Hold on for dear life should you pick up this historical novel, an international bestseller that was released in America in 2009.
Hitler’s Berlin, rife with sadism, snitches, crippling restrictions, and brutality, mirrors the evil that terrorized the populace. Into this world the troubled German author Hans Fallada (1911-1947) recreates the true story of Otto and Eloise Hampel, a middle-aged hardscrabble couple, aggrieved by the death of Eloise’s brother during the invasion of France. Their fury fuels a two-year stint of dropping hundreds of postcards, filled with civil disobedience, in Berlin’s public places. However, instead of rousing their finders to take subversive action on their own, they hand over the cards to the police, who then send them on to the Gestapo. A heated search for the perpetrators follows.

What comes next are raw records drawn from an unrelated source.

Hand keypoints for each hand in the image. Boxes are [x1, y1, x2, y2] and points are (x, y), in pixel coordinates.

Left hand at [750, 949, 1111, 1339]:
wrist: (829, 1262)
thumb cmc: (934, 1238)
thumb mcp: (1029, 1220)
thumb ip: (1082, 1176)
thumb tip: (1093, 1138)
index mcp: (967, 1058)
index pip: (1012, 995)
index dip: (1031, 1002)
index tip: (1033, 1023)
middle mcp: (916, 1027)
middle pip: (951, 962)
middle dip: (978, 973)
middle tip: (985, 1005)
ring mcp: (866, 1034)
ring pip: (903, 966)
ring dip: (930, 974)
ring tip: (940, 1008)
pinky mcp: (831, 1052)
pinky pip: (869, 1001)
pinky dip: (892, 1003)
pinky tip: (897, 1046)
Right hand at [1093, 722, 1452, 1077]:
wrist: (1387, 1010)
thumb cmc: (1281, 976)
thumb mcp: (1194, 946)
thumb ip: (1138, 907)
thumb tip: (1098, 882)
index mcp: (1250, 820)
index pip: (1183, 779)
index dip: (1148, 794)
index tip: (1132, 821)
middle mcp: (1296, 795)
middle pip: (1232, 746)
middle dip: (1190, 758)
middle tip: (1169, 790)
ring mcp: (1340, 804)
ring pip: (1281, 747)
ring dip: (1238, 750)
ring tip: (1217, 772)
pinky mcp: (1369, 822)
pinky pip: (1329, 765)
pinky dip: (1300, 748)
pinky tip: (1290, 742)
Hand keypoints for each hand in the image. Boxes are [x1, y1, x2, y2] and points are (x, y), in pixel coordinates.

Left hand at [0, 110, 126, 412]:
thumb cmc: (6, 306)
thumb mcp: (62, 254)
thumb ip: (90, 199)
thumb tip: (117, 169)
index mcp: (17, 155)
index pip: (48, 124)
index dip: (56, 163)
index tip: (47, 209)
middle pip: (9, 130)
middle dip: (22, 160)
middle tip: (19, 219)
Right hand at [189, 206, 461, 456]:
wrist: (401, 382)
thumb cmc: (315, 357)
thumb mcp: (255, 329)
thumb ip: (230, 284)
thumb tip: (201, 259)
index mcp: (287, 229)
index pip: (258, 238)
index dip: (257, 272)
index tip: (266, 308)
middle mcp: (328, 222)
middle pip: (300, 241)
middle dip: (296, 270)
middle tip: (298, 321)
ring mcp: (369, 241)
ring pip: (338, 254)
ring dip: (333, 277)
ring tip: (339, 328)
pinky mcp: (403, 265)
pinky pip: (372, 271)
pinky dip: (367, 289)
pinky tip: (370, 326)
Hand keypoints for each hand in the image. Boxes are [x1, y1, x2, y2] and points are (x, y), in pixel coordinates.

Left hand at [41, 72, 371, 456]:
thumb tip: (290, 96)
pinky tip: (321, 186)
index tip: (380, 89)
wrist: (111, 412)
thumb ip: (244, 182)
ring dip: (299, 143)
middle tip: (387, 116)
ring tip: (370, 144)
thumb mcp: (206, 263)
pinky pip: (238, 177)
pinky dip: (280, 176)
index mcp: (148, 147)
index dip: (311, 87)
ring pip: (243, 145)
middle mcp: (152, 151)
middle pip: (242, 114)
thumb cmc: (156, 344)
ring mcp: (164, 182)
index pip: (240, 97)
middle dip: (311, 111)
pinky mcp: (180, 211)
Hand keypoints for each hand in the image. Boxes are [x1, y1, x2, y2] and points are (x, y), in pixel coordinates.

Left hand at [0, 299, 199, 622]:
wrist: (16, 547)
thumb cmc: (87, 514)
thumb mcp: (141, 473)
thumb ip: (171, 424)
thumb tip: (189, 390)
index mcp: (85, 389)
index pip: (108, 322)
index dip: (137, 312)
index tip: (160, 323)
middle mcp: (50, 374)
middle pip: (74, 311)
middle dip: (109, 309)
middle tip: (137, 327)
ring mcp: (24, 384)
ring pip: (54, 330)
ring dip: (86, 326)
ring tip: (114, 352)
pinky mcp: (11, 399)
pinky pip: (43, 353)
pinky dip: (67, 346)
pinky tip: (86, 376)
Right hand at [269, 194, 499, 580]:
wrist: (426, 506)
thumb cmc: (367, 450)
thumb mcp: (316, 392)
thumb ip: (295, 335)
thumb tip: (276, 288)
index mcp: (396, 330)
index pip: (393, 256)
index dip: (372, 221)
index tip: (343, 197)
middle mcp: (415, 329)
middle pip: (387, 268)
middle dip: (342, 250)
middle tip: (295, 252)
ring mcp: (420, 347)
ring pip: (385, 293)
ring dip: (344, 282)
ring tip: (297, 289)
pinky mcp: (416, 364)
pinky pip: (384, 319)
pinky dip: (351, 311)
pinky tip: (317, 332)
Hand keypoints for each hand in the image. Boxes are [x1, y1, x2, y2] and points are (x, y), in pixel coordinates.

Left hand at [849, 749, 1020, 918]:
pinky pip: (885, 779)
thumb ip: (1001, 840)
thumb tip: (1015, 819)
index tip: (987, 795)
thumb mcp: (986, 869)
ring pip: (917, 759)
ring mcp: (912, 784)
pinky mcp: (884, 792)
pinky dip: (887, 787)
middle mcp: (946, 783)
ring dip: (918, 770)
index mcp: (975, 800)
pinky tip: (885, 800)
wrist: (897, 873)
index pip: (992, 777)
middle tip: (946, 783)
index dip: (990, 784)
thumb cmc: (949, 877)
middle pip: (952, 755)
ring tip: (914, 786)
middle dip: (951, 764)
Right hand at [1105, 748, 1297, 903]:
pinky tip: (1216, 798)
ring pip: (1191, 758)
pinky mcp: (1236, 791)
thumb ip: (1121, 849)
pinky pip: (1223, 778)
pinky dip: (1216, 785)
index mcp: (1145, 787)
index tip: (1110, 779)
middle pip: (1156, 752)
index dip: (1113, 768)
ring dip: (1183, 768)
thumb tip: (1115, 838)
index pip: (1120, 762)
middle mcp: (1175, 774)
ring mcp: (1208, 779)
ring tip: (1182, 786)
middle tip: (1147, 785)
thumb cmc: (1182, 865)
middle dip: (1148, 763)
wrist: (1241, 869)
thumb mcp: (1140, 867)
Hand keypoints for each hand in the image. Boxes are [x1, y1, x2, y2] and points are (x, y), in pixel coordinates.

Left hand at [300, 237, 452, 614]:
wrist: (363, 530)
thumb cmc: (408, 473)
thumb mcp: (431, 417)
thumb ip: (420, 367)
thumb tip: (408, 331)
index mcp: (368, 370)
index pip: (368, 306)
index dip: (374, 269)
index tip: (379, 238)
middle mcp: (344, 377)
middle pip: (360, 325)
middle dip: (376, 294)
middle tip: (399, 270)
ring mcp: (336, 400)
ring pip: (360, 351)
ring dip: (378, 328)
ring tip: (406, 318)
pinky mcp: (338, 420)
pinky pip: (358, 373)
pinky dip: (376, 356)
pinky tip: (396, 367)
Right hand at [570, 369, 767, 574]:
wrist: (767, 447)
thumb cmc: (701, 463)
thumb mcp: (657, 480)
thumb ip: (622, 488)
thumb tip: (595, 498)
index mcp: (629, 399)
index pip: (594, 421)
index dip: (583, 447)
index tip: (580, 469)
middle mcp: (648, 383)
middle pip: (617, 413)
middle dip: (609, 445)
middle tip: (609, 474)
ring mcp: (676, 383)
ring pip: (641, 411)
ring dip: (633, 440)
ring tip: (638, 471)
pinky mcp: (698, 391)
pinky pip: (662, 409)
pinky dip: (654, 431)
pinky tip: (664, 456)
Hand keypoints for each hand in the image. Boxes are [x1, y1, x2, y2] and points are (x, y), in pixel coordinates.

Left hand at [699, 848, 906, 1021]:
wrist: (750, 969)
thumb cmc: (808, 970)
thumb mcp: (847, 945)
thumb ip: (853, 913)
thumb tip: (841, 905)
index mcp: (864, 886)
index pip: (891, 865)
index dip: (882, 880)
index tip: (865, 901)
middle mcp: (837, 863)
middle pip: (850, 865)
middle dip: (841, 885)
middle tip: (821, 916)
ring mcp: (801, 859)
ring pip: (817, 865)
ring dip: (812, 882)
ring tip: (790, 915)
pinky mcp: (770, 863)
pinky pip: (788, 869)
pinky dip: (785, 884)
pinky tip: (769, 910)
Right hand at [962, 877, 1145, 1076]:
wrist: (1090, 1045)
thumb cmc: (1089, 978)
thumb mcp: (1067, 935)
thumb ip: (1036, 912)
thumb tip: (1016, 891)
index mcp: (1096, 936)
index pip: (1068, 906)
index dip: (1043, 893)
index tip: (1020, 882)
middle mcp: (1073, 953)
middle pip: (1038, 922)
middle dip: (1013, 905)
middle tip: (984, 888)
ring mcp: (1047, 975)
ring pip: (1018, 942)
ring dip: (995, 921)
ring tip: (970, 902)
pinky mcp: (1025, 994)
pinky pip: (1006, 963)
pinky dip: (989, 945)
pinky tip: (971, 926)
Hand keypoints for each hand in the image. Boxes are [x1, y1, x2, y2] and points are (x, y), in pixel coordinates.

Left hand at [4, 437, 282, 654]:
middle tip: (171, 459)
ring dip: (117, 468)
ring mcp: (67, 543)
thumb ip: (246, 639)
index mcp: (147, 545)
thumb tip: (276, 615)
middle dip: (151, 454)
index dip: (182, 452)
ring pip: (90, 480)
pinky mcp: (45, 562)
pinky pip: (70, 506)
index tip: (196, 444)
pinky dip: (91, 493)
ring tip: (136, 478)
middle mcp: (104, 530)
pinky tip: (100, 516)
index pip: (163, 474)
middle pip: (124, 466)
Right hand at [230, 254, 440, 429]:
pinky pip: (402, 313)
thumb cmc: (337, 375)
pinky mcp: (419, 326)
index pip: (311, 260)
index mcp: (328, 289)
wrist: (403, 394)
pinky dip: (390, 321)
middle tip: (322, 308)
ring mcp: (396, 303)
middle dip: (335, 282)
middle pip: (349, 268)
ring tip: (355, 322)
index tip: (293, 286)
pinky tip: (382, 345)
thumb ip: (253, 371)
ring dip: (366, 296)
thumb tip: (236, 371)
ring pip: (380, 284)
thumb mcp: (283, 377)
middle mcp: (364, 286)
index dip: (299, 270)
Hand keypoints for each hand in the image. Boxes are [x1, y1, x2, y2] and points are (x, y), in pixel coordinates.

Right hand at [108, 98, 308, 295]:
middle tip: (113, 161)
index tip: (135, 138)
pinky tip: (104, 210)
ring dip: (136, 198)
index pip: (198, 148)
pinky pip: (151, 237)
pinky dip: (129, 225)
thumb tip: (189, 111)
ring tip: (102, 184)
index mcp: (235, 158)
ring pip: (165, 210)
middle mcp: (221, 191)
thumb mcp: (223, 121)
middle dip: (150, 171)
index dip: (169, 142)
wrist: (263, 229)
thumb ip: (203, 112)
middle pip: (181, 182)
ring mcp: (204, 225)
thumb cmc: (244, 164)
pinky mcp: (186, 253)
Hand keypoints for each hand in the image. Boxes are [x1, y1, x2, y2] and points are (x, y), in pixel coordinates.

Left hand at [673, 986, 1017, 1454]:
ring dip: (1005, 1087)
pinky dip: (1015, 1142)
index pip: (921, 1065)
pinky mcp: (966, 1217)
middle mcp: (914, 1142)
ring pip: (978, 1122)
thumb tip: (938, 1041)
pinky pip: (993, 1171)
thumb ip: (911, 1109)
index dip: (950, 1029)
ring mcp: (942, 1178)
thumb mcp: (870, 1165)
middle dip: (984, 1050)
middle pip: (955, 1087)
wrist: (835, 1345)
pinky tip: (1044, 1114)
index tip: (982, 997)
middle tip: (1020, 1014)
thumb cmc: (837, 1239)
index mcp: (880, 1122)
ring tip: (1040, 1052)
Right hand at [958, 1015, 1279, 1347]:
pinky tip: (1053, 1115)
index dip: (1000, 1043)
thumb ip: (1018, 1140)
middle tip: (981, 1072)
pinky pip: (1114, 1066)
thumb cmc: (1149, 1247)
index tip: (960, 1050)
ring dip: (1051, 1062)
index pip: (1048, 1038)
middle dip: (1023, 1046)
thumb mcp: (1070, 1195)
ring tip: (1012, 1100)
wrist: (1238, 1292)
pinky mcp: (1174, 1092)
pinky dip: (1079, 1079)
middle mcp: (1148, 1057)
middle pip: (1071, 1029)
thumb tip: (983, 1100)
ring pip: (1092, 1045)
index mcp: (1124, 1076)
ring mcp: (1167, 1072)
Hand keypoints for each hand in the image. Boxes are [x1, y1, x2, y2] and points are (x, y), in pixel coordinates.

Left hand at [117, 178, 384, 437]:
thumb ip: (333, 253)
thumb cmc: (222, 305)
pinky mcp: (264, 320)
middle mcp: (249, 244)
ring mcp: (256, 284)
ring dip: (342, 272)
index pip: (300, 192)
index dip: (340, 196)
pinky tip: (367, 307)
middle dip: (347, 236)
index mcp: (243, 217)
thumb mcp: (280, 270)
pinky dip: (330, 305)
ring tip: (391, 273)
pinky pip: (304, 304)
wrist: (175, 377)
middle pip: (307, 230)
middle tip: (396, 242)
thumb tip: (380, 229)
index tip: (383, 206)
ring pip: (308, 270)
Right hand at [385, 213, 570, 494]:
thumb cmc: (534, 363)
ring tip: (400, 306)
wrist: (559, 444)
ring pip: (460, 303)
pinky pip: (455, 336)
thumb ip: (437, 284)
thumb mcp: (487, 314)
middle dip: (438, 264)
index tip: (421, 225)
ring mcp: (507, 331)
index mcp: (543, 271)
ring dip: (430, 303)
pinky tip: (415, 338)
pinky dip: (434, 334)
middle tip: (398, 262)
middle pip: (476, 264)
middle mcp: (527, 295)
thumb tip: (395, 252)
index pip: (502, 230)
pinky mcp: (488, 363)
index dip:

What makes this story gripping, however, is Hans Fallada’s witness to Nazi atrocities. A best-selling author before the establishment of the Third Reich, he chose to remain in Berlin and pick up work from the Party to support his wife and children, rather than immigrate to London. However, literary restrictions placed upon his creativity eventually plunged him into alcoholism and drugs, for which he was interred in a Nazi insane asylum in Alt-Strelitz.
After Fallada’s release in 1945, a sick and broken man, Johannes R. Becher, in the employ of the Soviets, gave him the Gestapo file on the Hampels and urged him to write their story. However, hospitalizations delayed this project, only begun the following year. Within twenty-four days, Fallada produced the first draft. He died before its publication in 1947.
In 2009, Melville House Publishing picked up Michael Hoffman’s English translation of Every Man Dies Alone and released it to wild acclaim.
Unfortunately, many little people are still caught up in totalitarian regimes around the world. Their stories speak to those willing to listen.